With the whole fake news debate, there has been considerable scrutiny given to the news media in recent years. A big part of this trend has been the huge growth in content, with digital channels churning out content around the clock. Whilst some of this content might be somewhat ‘fake’, there is also a high degree of ‘me too’ content that is not especially adding to the discourse.
Research led by the University of Pennsylvania sees an AI tool used to autonomously rank content according to its ‘content density’. The system was able to accurately sort and classify news stories across a range of domains, comparing each piece of content with articles already correctly classified.

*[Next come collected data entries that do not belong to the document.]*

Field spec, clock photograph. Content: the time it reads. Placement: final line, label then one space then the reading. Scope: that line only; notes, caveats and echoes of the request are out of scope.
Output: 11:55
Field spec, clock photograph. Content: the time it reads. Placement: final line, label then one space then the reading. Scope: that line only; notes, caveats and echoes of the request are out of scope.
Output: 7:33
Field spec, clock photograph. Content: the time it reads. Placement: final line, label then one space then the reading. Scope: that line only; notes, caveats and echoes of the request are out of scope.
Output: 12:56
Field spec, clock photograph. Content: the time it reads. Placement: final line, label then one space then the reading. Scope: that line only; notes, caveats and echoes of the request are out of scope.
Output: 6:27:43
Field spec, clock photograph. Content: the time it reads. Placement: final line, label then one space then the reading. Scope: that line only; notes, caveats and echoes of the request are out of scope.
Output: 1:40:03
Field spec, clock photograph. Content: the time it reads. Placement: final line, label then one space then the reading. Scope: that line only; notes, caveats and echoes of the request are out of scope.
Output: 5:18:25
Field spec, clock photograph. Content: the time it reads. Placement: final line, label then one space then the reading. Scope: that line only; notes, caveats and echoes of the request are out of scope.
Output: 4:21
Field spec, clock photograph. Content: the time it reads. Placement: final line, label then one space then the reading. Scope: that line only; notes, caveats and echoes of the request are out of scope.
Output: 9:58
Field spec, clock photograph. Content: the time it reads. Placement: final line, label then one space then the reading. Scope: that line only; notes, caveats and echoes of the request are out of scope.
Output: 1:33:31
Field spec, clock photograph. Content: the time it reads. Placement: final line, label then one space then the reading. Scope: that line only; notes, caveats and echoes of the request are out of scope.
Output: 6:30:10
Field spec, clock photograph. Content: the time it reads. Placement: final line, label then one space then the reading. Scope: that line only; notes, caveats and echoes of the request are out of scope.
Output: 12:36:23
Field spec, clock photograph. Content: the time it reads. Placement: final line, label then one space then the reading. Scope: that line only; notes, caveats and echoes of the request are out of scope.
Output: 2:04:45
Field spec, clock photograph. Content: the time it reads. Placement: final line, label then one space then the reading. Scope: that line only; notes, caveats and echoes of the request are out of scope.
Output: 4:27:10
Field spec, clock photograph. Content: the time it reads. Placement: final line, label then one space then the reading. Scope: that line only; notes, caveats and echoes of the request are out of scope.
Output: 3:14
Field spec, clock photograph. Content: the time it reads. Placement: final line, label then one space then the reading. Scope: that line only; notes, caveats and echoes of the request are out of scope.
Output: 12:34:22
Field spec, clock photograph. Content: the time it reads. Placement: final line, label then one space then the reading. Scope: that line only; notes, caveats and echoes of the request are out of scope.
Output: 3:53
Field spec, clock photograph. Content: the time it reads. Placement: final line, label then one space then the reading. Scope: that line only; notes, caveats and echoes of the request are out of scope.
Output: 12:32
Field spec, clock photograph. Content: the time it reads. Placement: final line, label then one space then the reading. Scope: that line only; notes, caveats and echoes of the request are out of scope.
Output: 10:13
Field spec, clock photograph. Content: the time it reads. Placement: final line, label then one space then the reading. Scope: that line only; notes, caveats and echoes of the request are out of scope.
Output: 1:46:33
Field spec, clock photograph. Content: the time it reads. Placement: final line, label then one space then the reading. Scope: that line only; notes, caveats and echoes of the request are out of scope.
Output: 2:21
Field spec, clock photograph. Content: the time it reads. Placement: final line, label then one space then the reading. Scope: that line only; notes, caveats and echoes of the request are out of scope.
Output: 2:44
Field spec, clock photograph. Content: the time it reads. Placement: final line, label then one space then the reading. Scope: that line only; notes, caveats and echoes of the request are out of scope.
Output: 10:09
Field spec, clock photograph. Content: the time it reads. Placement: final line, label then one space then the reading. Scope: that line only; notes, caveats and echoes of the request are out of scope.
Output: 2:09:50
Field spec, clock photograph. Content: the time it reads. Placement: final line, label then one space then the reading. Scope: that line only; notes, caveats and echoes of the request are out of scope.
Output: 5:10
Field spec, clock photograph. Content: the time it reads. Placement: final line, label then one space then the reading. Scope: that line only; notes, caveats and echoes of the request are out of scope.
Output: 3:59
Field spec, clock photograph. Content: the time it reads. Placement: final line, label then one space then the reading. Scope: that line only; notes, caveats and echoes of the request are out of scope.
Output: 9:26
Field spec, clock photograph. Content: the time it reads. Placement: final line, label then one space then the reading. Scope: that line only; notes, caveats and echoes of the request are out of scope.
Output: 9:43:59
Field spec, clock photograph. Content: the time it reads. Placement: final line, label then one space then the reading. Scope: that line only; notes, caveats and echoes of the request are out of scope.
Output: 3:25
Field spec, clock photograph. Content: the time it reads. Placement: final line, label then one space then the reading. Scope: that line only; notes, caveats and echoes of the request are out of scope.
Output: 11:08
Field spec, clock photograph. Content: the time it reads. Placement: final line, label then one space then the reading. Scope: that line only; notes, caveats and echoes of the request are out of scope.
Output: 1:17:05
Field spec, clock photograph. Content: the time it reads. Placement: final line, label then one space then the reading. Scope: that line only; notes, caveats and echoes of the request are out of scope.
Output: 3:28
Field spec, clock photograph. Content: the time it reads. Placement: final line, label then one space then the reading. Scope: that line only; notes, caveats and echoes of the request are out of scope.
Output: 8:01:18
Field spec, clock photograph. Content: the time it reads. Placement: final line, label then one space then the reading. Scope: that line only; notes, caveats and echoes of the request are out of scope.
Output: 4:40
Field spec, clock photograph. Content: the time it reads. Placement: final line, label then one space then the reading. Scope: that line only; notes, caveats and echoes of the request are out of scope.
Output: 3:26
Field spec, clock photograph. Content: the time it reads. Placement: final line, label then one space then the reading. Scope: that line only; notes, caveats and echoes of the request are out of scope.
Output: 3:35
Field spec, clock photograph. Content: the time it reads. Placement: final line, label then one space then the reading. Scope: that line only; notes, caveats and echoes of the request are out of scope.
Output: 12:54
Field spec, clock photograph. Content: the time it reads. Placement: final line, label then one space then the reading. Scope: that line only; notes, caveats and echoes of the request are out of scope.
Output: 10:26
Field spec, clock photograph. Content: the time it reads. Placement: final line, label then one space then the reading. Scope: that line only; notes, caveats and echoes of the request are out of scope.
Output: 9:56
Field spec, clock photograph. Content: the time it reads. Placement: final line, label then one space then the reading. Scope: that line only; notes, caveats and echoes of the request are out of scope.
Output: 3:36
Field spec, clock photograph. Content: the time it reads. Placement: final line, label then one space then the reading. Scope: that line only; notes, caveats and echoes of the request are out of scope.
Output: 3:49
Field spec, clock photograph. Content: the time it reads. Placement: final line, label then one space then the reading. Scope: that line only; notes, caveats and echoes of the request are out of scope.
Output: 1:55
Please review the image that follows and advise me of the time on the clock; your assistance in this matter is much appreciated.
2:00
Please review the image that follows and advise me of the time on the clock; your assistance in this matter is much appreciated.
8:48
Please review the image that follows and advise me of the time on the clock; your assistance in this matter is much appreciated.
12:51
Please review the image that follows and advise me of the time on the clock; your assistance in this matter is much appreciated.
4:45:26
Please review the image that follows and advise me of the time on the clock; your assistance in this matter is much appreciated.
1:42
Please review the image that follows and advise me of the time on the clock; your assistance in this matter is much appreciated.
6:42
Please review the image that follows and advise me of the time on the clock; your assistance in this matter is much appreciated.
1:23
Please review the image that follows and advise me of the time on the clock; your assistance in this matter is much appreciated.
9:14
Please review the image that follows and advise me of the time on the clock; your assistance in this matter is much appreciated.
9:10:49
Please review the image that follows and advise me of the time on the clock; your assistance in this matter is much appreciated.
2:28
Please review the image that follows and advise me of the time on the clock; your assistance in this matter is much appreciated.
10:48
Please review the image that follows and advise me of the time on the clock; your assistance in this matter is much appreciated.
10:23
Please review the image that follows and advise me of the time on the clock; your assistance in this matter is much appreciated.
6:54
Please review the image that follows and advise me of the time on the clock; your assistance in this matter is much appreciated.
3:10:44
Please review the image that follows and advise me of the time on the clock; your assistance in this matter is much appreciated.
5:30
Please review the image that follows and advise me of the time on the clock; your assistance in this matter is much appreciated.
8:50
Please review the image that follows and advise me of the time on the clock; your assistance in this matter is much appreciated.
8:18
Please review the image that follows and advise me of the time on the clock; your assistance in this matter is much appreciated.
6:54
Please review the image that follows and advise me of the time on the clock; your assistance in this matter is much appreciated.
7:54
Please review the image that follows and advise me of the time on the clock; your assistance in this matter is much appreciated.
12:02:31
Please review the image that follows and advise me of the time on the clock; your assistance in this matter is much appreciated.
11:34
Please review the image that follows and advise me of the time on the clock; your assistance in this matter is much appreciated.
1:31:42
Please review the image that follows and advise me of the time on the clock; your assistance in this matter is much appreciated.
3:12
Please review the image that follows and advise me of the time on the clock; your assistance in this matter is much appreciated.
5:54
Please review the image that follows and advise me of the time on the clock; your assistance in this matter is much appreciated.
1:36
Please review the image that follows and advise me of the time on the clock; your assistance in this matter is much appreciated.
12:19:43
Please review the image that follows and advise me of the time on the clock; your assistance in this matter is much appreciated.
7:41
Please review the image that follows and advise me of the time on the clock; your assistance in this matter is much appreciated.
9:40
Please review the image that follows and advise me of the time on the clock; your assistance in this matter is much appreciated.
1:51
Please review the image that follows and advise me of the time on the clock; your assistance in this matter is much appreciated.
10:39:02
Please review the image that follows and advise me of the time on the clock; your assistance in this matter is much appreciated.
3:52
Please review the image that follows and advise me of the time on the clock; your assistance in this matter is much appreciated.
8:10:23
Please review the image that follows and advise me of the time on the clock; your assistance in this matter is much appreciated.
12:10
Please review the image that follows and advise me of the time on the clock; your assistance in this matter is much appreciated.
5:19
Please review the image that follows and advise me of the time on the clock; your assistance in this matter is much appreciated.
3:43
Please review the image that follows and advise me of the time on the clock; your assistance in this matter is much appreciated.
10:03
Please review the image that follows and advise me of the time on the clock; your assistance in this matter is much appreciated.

The algorithm was trained on a batch of around 50,000 articles from the New York Times linguistic dataset. This contains not only the original articles, but also their metadata and short summaries of each piece. The leading paragraph of each story was then compared to the summary attached to the article, with the difference between the two used as an indicator of the information richness of the piece. This is because the summary will have incredibly dense content and will therefore be a good benchmark to compare against.
Rating the news
The content density is therefore the difference between the two scores. The stories were initially rated by a combination of recruits from Mechanical Turk, the research team, and the algorithm they’d developed. These articles, together with their content density team, are then fed to the algorithm so that it can develop an understanding of what is and is not content dense.
As you might expect, the rules for what is and is not content dense will vary significantly depending on the topic of the story. For instance, sports stories would veer towards the non content-dense end of things.
The algorithm was put through its paces against a training subset that had already been labeled accurately. It was able to provide a good reflection of the density in around 80% of instances, which is a reasonable start point.
“We have confirmed that the automatic annotation of data captures distinctions in informativeness as perceived by people,” the authors say. “We also show proof-of-concept experiments that show how the approach can be used to improve single-document summarization of news and the generation of summary snippets in news-browsing applications. In future work the task can be extended to more fine-grained levels, with predictions on sentence level and the predictor will be integrated in a fully functioning summarization system.”